Das quatro recomendações dirigidas à Caixa, apenas duas poderiam ter algum peso na vida do banco, nomeadamente a possibilidade de o sigilo bancário cair para a IGF. “Sabe-se hoje que os relatórios trimestrais da comissão de auditoria alertavam, pelo menos desde o terceiro trimestre de 2014, para factos e matérias relevantes que deveriam ter merecido maior atenção, acompanhamento e intervenção por parte do acionista Estado“, lê-se no relatório final.
“O relatório de auditoria do Tribunal de Contas refere o relatório da comissão de auditoria do quarto trimestre de 2015, nomeadamente a existência de imparidades no valor de 1,5 mil milhões de euros e a exposição da CGD em 4,5 mil milhões de euros. Ainda assim, não há evidências de que esta empresa [CGD] tenha sido objeto de qualquer ação inspetiva da IGF solicitada pelo acionista”, acrescenta o deputado Carlos Pereira.
O relatório de auditoria do Tribunal de Contas refere o relatório da comissão de auditoria referente ao quarto trimestre de 2015, nomeadamente a existência de imparidades no valor de 1,5 mil milhões de euros e a exposição da CGD em 4,5 mil milhões de euros. Ainda assim, não há evidências de que esta empresa tenha sido objeto de qualquer ação inspetiva da IGF solicitada pelo acionista.
Outra das recomendações é a adoção de uma abordagem mais conservadora por parte da Caixa, nomeadamente no que se refere à concessão de financiamento numa altura em que todo o sistema financeiro está a abrir a torneira do crédito para tentar obter mais rentabilidade.
Esta recomendação surge, no entanto, depois de o banco se ter envolvido em vários investimentos ruinosos que a levaram a registar imparidades recorde.

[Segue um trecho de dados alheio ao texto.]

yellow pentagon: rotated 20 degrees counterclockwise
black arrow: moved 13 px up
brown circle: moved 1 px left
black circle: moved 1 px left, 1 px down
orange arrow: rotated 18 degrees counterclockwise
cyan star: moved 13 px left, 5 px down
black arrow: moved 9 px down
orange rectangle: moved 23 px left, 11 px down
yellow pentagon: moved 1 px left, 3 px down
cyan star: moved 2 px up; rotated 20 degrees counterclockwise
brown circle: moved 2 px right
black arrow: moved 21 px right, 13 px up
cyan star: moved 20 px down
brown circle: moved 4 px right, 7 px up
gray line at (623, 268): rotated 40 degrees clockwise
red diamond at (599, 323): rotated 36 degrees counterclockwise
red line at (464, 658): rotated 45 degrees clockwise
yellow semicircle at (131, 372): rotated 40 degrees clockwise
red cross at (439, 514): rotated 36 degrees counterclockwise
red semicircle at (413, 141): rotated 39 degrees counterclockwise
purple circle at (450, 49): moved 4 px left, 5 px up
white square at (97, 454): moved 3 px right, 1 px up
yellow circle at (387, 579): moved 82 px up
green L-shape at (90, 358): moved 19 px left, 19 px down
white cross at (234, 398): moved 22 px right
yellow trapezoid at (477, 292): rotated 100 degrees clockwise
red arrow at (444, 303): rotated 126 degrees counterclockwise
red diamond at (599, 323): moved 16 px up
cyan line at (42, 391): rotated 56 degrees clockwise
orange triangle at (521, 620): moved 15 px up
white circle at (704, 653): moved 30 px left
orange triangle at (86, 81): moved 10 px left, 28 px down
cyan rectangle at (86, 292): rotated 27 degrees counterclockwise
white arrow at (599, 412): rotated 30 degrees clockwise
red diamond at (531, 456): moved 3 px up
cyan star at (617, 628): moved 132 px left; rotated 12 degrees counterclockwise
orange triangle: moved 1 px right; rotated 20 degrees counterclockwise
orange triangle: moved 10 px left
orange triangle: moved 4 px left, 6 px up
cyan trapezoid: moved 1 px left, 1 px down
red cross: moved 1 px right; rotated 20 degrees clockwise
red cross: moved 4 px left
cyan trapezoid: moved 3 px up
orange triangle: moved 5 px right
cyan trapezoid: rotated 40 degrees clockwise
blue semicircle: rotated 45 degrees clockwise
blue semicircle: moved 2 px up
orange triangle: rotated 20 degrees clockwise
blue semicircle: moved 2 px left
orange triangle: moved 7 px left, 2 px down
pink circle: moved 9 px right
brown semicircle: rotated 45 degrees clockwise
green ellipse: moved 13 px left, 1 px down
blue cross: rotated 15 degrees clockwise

Perdas avultadas em resultado de muitos investimentos ruinosos tanto em Portugal, como foi o caso de Vale do Lobo, de acordo com o livro “Caixa Negra”, de Diogo Cavaleiro, mas também em Espanha, com empresas como a La Seda e Artlant.
“É difícil medir o conservadorismo”, diz João Duque, que questiona, no fundo, o impacto destas recomendações na vida da CGD. “É zero”, refere o economista, ao contrário do custo deste relatório que acabou por ser chumbado. “Quanto é que custou o relatório?”, questiona em declarações ao ECO, apontando para todo o tempo e recursos perdidos para se chegar ao fim sem uma conclusão validada pelos deputados.